The tasks.
- a) Answer from the braking car problem:
(i) At what distance does the driver first see the child?
(ii) What stopping distance does the solution find for the car?
(iii) What resistive force on the car does the solution give?
- b) Rewrite everything from "A car is moving" down to "of car=1000 kg)" in the braking car problem, putting "motorist" in place of "driver".

Supplied passage.
A car is moving with a velocity of 10 m/s. Suddenly driver sees a child at a distance of 30 m and he applies the brakes, it produced a uniform retardation in car and car stops in 5 second. Find (mass of car=1000 kg)
the stopping distance of car
will the car hit the child
the retardation in car
resistive force on car

To solve the problem step by step, we will break it down into parts as per the questions asked. ### Given Data: - Initial velocity of the car, \( u = 10 \, \text{m/s} \) - Final velocity of the car, \( v = 0 \, \text{m/s} \) (since the car stops) - Time taken to stop, \( t = 5 \, \text{s} \) - Distance to the child, \( d = 30 \, \text{m} \) - Mass of the car, \( m = 1000 \, \text{kg} \) ### Step 1: Calculate the Retardation Using the equation of motion: \[ v = u + at \] Substituting the known values: \[ 0 = 10 + a \cdot 5 \] Rearranging gives: \[ a \cdot 5 = -10 \implies a = -\frac{10}{5} = -2 \, \text{m/s}^2 \] Thus, the retardation \( a = 2 \, \text{m/s}^2 \). ### Step 2: Calculate the Stopping Distance Using the equation: \[ v^2 = u^2 + 2as \] Substituting the known values: \[ 0 = (10)^2 + 2(-2)s \] This simplifies to: \[ 0 = 100 - 4s \implies 4s = 100 \implies s = \frac{100}{4} = 25 \, \text{m} \] Thus, the stopping distance of the car is \( 25 \, \text{m} \). ### Step 3: Determine if the Car Hits the Child The distance to the child is \( 30 \, \text{m} \) and the stopping distance of the car is \( 25 \, \text{m} \). Since \( 25 \, \text{m} < 30 \, \text{m} \), the car will stop before hitting the child. ### Step 4: Calculate the Resistive Force on the Car The resistive force \( F_R \) can be calculated using Newton's second law: \[ F = ma \] Substituting the known values: \[ F_R = 1000 \times (-2) = -2000 \, \text{N} \] Thus, the resistive force on the car is \( 2000 \, \text{N} \) (acting in the opposite direction of motion). ### Summary of Results: 1. **Stopping Distance of Car**: \( 25 \, \text{m} \) 2. **Will the Car Hit the Child?**: No 3. **Retardation in Car**: \( 2 \, \text{m/s}^2 \) 4. **Resistive Force on Car**: \( 2000 \, \text{N} \)

Data entries.
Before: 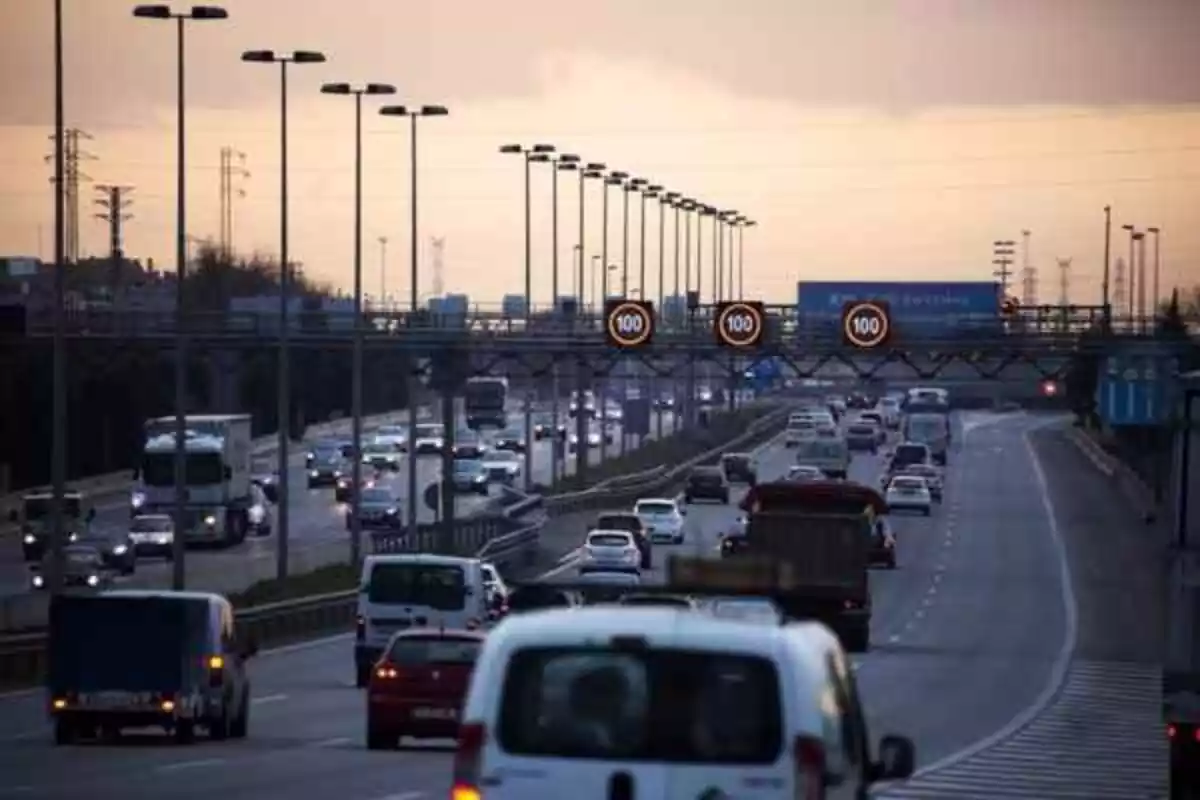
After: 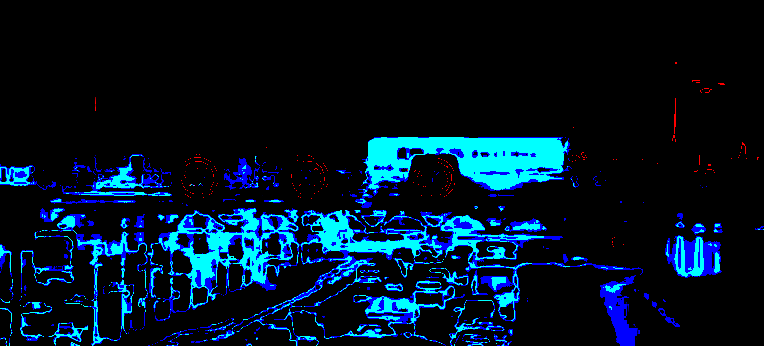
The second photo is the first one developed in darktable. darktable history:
velvia: strength 21.76%
exposure: black level correction 0.1, exposure 3 EV, compensate highlight preservation false
crop: left 36.005%, top 18.293%, right 0.31%, bottom 38.444%
shadows and highlights: soften with gaussian
local contrast: on, module defaults
white balance: red 1.042, blue 1.17
sharpen: amount 0.2
tone equalizer: -8 EV -0.75 EV, -7 EV -0.7 EV, -6 EV -0.6 EV, -5 EV -0.4 EV, -3 EV 0.4 EV, -2 EV 0.6 EV, -1 EV 0.7 EV, +0 EV 0.75 EV, edges refinement/feathering 500, mask exposure compensation -1.57 EV, preserve details no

Solutions to the tasks.
- a)
(i) 30 m
(ii) 25 m
(iii) 2000 N, acting opposite to the direction of motion

- b)
A car is moving with a velocity of 10 m/s. Suddenly motorist sees a child at a distance of 30 m and he applies the brakes, it produced a uniform retardation in car and car stops in 5 second. Find (mass of car=1000 kg)